法律相談 #104「父が亡くなりました。相続人は私と兄の2人です。…」

父が亡くなりました。相続人は私と兄の2人です。父の預金が300万円あり、そこから葬儀費用を捻出したいのですが、兄とは仲が悪く兄が父の預金の払戻しに応じてくれません。どうしたらよいでしょうか?

 人が亡くなると、金融機関はその人の預金口座を凍結します。これまでは、相続人が複数人になる場合、相続人の1人が預金の払戻しをしようとしても、他の相続人全員の同意がない限り、金融機関はその払戻しに応じてくれませんでした。被相続人の預貯金は、相続によって複数の相続人が共同して所有することになるからです。

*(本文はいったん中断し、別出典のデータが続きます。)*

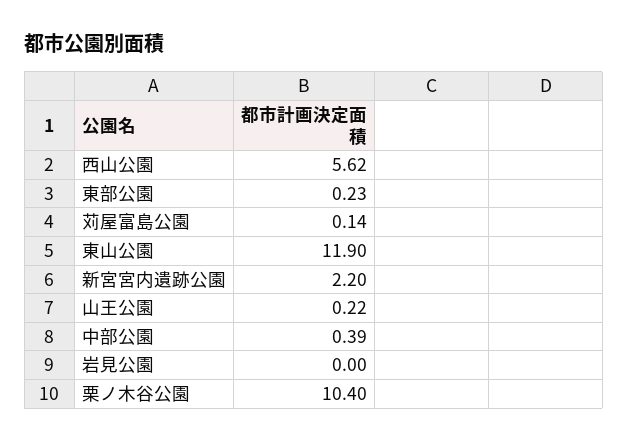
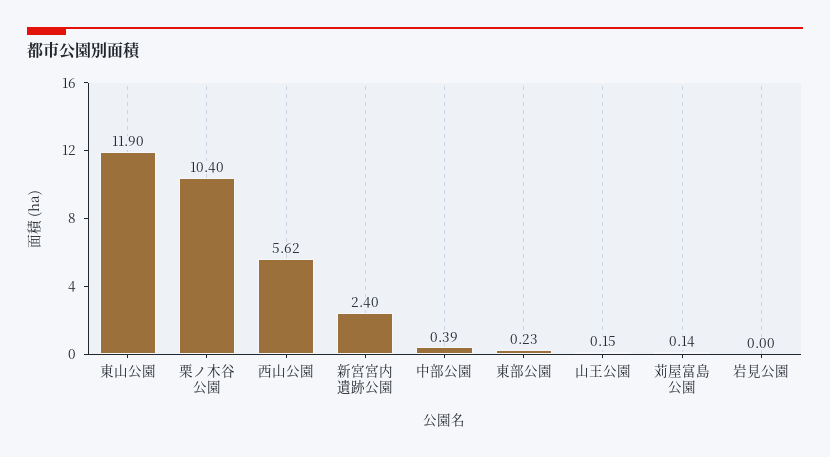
  {
    "西山公園": 5.62,
    "東部公園": 0.23,
    "苅屋富島公園": 0.14,
    "東山公園": 11.9,
-   "新宮宮内遺跡公園": 2.2,
+   "新宮宮内遺跡公園": 2.4,
-   "山王公園": 0.22,
+   "山王公園": 0.15,
    "中部公園": 0.39,
    "岩見公園": 0,
    "栗ノ木谷公園": 10.4
  }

他の相続人が遠方にいたり、仲がよくなかったりすると、同意を取り付けることが大変です。そのため、葬儀費用は、葬儀を取り仕切る人がとりあえず立て替えたりせざるを得ませんでした。
ところが、最近の民法改正により、一定額の預金の払戻が相続人1人でもできることになりました。
改正民法は、相続開始の時の預金額の3分の1に、払戻しをする相続人の法定相続分を乗じた金額について、他の相続人の同意がなくても単独で引き出すことができる、としたのです。
例えば、A銀行にあなたの父の預金が300万円あり、相続人があなたと兄の2人だったとします。そうすると、あなたは、300万円×3分の1×2分の1=50万円、つまり50万円については兄の同意がなくともA銀行から引き出すことができるのです。